[EXTRACTED TEXT]
━━━━━━━━━━

It’s been three weeks since the Philadelphia Eagles hired Chip Kelly as their head coach, and finally the team has announced Kelly’s entire staff. The official press conference, Kelly’s second as head coach, will come this Monday.
Below is the full list with brief backgrounds:
Chip Kelly (Head Coach)
The big cahuna, Kelly is the one that brought this entire staff together. After several extremely successful seasons at Oregon, it will be interesting to see whether Kelly’s high-paced spread offense, or some variation of it, will work in Philadelphia. Expect him to be in charge of offensive game-planning and play-calling, much like Andy Reid was during his tenure.
Pat Shurmur (Offensive Coordinator)
When Shurmur’s hiring was announced, it became clear that Kelly was looking to balance his college-style offense with a veteran NFL mind. While Shurmur won’t be “in charge” of the offense, he’ll likely help Kelly acclimate to NFL and be the mentor for whoever Kelly chooses as his franchise quarterback. That is seeming to be Nick Foles, who is the kind of quarterback Shurmur has worked with in the past.
Speaking of the past, Shurmur spent two years as head coach of the Cleveland Browns and two years as the Rams offensive coordinator before that. Before all of that, however, he was Andy Reid’s quarterbacks coach for seven years.
Billy Davis (Defensive Coordinator)
The latest big signing, Davis spent two years as the Cleveland Browns linebackers coach before joining Kelly’s staff. He’s also been a defensive coordinator for four seasons, two with San Francisco and two with Arizona. His defenses ranked 29th and 20th with Arizona and 26th and 32nd with San Francisco. So, you can say that his track record as a DC hasn’t been very good.

━━━━━━━━━━

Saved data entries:
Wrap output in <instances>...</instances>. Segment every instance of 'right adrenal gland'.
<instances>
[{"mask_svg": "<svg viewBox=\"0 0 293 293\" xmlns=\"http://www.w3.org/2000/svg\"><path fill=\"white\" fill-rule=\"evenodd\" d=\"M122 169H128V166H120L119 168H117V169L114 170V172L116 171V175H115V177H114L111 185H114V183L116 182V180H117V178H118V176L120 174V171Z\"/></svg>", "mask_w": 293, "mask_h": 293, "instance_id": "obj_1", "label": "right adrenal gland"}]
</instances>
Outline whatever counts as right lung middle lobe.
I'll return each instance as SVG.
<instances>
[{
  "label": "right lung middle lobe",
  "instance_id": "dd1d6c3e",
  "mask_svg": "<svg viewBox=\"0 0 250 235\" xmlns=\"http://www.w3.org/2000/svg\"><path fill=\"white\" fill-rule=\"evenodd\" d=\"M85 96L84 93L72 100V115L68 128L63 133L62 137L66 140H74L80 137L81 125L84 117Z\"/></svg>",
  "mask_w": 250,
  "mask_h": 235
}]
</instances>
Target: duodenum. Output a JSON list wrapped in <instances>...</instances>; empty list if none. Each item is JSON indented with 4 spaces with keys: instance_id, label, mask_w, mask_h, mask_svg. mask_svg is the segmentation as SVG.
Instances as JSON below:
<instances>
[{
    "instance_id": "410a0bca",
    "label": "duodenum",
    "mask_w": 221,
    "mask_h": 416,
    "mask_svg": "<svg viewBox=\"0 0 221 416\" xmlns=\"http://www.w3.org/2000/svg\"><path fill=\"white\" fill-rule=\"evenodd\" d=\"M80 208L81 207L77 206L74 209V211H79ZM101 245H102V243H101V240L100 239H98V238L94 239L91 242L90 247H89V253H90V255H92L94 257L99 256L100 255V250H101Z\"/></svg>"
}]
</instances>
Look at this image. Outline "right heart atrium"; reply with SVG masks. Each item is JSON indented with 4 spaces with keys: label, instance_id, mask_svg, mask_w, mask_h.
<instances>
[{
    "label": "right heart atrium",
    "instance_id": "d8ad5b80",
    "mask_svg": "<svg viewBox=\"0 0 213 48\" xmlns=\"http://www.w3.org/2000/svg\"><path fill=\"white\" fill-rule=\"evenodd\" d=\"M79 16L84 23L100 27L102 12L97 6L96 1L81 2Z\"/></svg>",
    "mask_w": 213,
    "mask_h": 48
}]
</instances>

━━━━━━━━━━

[WORK TO COMPLETE]
- 1) In the article about the Eagles coaching staff, for how many years was Pat Shurmur Andy Reid's quarterbacks coach?
- 2) Carry on the article about the Eagles coaching staff from its final sentence.
The listing has no connection to the article about the Eagles coaching staff.

[RESPONSES IN ORDER]
- 1) Seven years.

- 2)
An article will come later, but the big development surrounding Davis is his “4-3 under” scheme. His scheme, which is employed by teams like the Seattle Seahawks right now, would be as solid fit for the Eagles current personnel with a couple minor tweaks which is likely why Kelly went in that direction.
Dave Fipp (Special Teams Coordinator)
Fipp, a longtime college coach, spent the last five years as an assistant special teams coach in San Francisco and Miami. At 38, he’s another young member of Kelly’s staff.
The Dolphins special teams were stellar this year, ranked No. 2 in Rick Gosselin’s annual special teams rankings. The Eagles, on the other hand, were 28th under Bobby April. Philadelphia hasn’t been good special teams-wise since the days of John Harbaugh, so they’ll hope Fipp can turn things around for the ST unit.
Bill Lazor (Quarterbacks)
Lazor, who recently spent three years as Virginia’s offensive coordinator, is an interesting hiring. At Virginia his top passer had only 14 TDs in a season, and through his 3 years UVA’s QBs combined to throw only 60 touchdowns to 48 interceptions. Lazor also spent time as a quarterbacks coach with the Seattle Seahawks and Washington Redskins. The QBs he worked with in the NFL have been Matt Hasselbeck, Todd Brunell, Jason Campbell, and Seneca Wallace. The latter two fizzled out during Lazor’s tenure, which is a notable observation.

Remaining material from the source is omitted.